James Patterson (left) and former US President Bill Clinton at a book signing in 2018 Image Credit: Shutterstock

What is it that makes James Patterson one of the world’s most successful authors? He’s produced so many books his Wikipedia page doesn’t bother trying to list them. He’s made $700 million out of a career stretching back four decades. He doesn’t even really write his books, which include the Alex Cross, Michael Bennett and The Women’s Murder Club detective series, instead farming out story lines to a team of collaborators, and changing what he gets back if he doesn’t like it.

"What do all great stories do?" he asks rhetorically, when I contact him via Zoom in his Florida home. "They start by asking a question that the reader must have answered. John Grisham does the same thing, but he doesn’t boil things down as much as I do. Sometimes if someone is a really great writer, readers keep reading because they get hooked on the language. But I don’t have that problem."

Well no, he doesn’t. You don’t read a James Patterson thriller for the beauty of its similes. You read it for the fast moving plots. Now 74, Patterson wrote his first Alex Cross novel, featuring the eponymous African American detective struggling to balance a stressful career with family life, in 1993. Several film adaptations followed.

"When I started writing, every Hollywood movie had a black guy with a boombox on his shoulder," he says, by way of explaining his desire to write a different sort of black character in his books. He has no time for the suggestion that, as a white man, he might today fall foul of the Twitterati.

"I grew up in a small town that was heavily black; I had a lot of black kids as my friends. So do I have the right to write a black character? Sure I do. William Styron wrote those two books [Sophie’s Choice, and The Confessions of Nat Turner] and I thought he did a good job.

"In the beginning, LittleBrown didn’t put my picture on the Cross books. The early reviews all went, ‘What a great thing for a black writer to create this character, it’s so credible and believable’. For me, it’s just read the damn thing and come to your own conclusions."

His 29th Cross novel, Fear No Evil, out recently, features an unsavoury character who closely resembles Jeffrey Epstein, the financier who killed himself in jail in 2019 while awaiting trial on charges of sex trafficking minors.

Patterson published a non-fiction book, Filthy Rich, about Epstein in 2016, based on police transcripts of interviews with some of the girls who made allegations of sexual abuse against him. He is still haunted, not only by the girls’ statements, but by how long it took the American media to take notice.

"It’s hard for me to get over Epstein," he says. "The interviews in Filthy Rich are devastating. But when I took Filthy Rich to the newspapers, no one wanted to cover it... I was like, ‘Are you guys crazy? Wake the hell up’."

Patterson is a brawny mix of the straight talking and the liberal leaning. He produces books like a factory produces cars, yet cares passionately about literacy – he’s donated millions to pupil literacy funds. His novels make no claims to artistic importance, yet he believes deeply in the power of stories to reveal other lives more clearly.

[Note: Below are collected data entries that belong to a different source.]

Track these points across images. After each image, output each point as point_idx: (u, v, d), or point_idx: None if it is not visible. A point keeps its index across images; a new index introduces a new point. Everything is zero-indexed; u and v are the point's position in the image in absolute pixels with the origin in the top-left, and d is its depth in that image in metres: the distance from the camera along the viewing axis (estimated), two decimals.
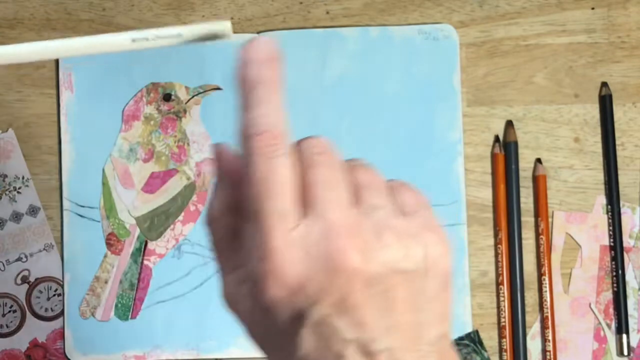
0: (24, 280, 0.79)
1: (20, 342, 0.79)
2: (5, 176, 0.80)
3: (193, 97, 0.80)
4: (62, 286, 0.79)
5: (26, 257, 0.79)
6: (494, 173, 0.80)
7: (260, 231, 0.40)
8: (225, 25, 0.43)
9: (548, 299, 0.78)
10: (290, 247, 0.40)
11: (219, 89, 0.80)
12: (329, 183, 0.41)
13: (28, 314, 0.79)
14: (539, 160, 0.80)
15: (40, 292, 0.79)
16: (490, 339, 0.79)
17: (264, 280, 0.40)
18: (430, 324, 0.42)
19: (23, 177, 0.79)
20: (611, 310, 0.79)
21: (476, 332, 0.79)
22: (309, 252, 0.40)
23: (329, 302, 0.40)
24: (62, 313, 0.79)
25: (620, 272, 0.79)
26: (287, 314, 0.41)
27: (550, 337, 0.78)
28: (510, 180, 0.80)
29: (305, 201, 0.41)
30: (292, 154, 0.42)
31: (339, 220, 0.40)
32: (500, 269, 0.79)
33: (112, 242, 0.79)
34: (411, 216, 0.43)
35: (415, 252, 0.41)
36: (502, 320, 0.78)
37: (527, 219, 0.80)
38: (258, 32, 0.80)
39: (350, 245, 0.40)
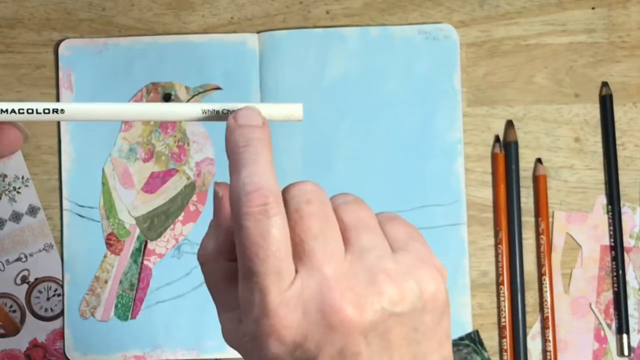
0: (24, 280, 0.79)
1: (20, 342, 0.79)
2: (5, 176, 0.80)
3: (193, 97, 0.80)
4: (62, 286, 0.79)
5: (26, 257, 0.79)
6: (494, 173, 0.80)
7: (256, 291, 0.41)
8: (297, 109, 0.46)
9: (548, 299, 0.78)
10: (287, 307, 0.41)
11: (219, 88, 0.80)
12: (320, 235, 0.42)
13: (28, 314, 0.79)
14: (539, 160, 0.80)
15: (40, 292, 0.79)
16: (490, 339, 0.79)
17: (264, 338, 0.41)
18: (431, 351, 0.43)
19: (23, 177, 0.79)
20: (611, 310, 0.79)
21: (476, 332, 0.79)
22: (305, 309, 0.41)
23: (328, 354, 0.41)
24: (62, 313, 0.79)
25: (620, 272, 0.79)
26: None
27: (550, 337, 0.78)
28: (511, 180, 0.80)
29: (298, 253, 0.42)
30: (281, 206, 0.42)
31: (332, 273, 0.41)
32: (500, 269, 0.79)
33: (112, 242, 0.79)
34: (403, 251, 0.43)
35: (410, 292, 0.42)
36: (503, 320, 0.78)
37: (528, 219, 0.80)
38: (258, 32, 0.80)
39: (345, 300, 0.41)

He is also writing an autobiography and has a forthcoming collaboration with Dolly Parton, Run, Rose, Run, a novel about a young Nashville singer.

I ask him why he keeps on going and for the first time a hint of a different sort of writer appears.

"When I was a kid, I had this notion that I wanted to write the sort of book that would be read so many times the binding would fall out and the pages would be scattered by the wind. I’m still working on that one. So that’s why."